Ушат холодной воды, вылитый на резидента, мгновенно возымел свое действие — кстати, Розанов мгновенно трезвел, о чем Горский неоднократно докладывал в своих агентурных донесениях о резиденте в английскую разведку.

— Ах, как это все некстати! — он расстроился то ли от информации, то ли от того, что его лишили удовольствия декламировать свои стихи. — Мы уже полностью согласовали с Убожко вопрос о твоем назначении его заместителем, а тут… Очень жаль, мне Вика нравится… Не делаешь ли ты ошибку?

— Нет! — твердо сказал Горский. — Виктория — прекрасный человек, но жить с нею я не могу. Я уже ей обо всем сообщил.

— По существующим правилам я должен вас обоих немедленно выслать на родину. Но возьму на себя ответственность: вы уедете через два месяца, как планировалось, Розанов еще отпил из бутылки. — Эх, старик, как я тебя понимаю… я же тоже хочу развестись и тоже люблю одну женщину… Но ладно, время покажет… Возьми эти документы, прочитай внимательно.

Горский забрал стопку документов и вышел из кабинета, оставив Розанова наедине с музами. 3 своей комнате, запершись на ключ, он быстро перефотографировал все бумаги. В этот момент в дверь постучал проходивший мимо Трохин. Горский мгновенно убрал фотоаппарат и открыл дверь.

— Ты что закрылся? — полюбопытствовал Трохин.

— Чтобы не мешали.

— Шеф у себя?

— У себя, но пишет свои гениальные стишки и дует виски. Вообразил себя Пушкиным.

— А я хотел пригласить его на вечернее омовение в море… — простодушно заметил Трохин.

— На этом ты карьеру не сделаешь, — с легкой ехидцей сказал Горский. — Тебе нужно озвучить все его стихи — вот тогда он тебя поднимет на пьедестал. Но все равно он хороший мужик и с ним можно работать… — чуть подсластил свои слова Горский.

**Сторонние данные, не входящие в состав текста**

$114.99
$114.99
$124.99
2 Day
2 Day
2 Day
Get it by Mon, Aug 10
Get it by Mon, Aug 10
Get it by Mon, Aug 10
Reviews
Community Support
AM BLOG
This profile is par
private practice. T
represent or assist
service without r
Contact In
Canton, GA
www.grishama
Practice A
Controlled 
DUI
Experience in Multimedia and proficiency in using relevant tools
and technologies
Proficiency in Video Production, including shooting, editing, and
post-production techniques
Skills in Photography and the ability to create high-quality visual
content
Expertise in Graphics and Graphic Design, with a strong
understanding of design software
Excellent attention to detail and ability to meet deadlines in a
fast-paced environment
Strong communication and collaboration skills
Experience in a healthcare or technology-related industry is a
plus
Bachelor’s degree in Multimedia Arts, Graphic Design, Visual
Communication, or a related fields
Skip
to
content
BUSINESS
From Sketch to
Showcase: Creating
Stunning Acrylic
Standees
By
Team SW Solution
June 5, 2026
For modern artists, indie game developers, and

Несмотря на предупреждение, Трохин все же позвал резидента на пляж, и преуспел: совершенно неожиданно шеф убрал остатки виски в бар и с удовольствием отправился на пляж напротив Клампенборга, где возлежали лишь несколько аборигенов. Счастливчики, живущие у моря, не умеют ценить своего счастья, и вообще только у славян, изначально живших на речных берегах, развито удивительное ощущение воды. Словно в подтверждение этого тезиса Розанов с ходу влетел в море и поплыл саженками, заполнив все вокруг пеной и брызгами. Трохин вначале аккуратно ополоснул подмышки, обтер впалую грудь, медленно погрузился в воду и пошел брасом.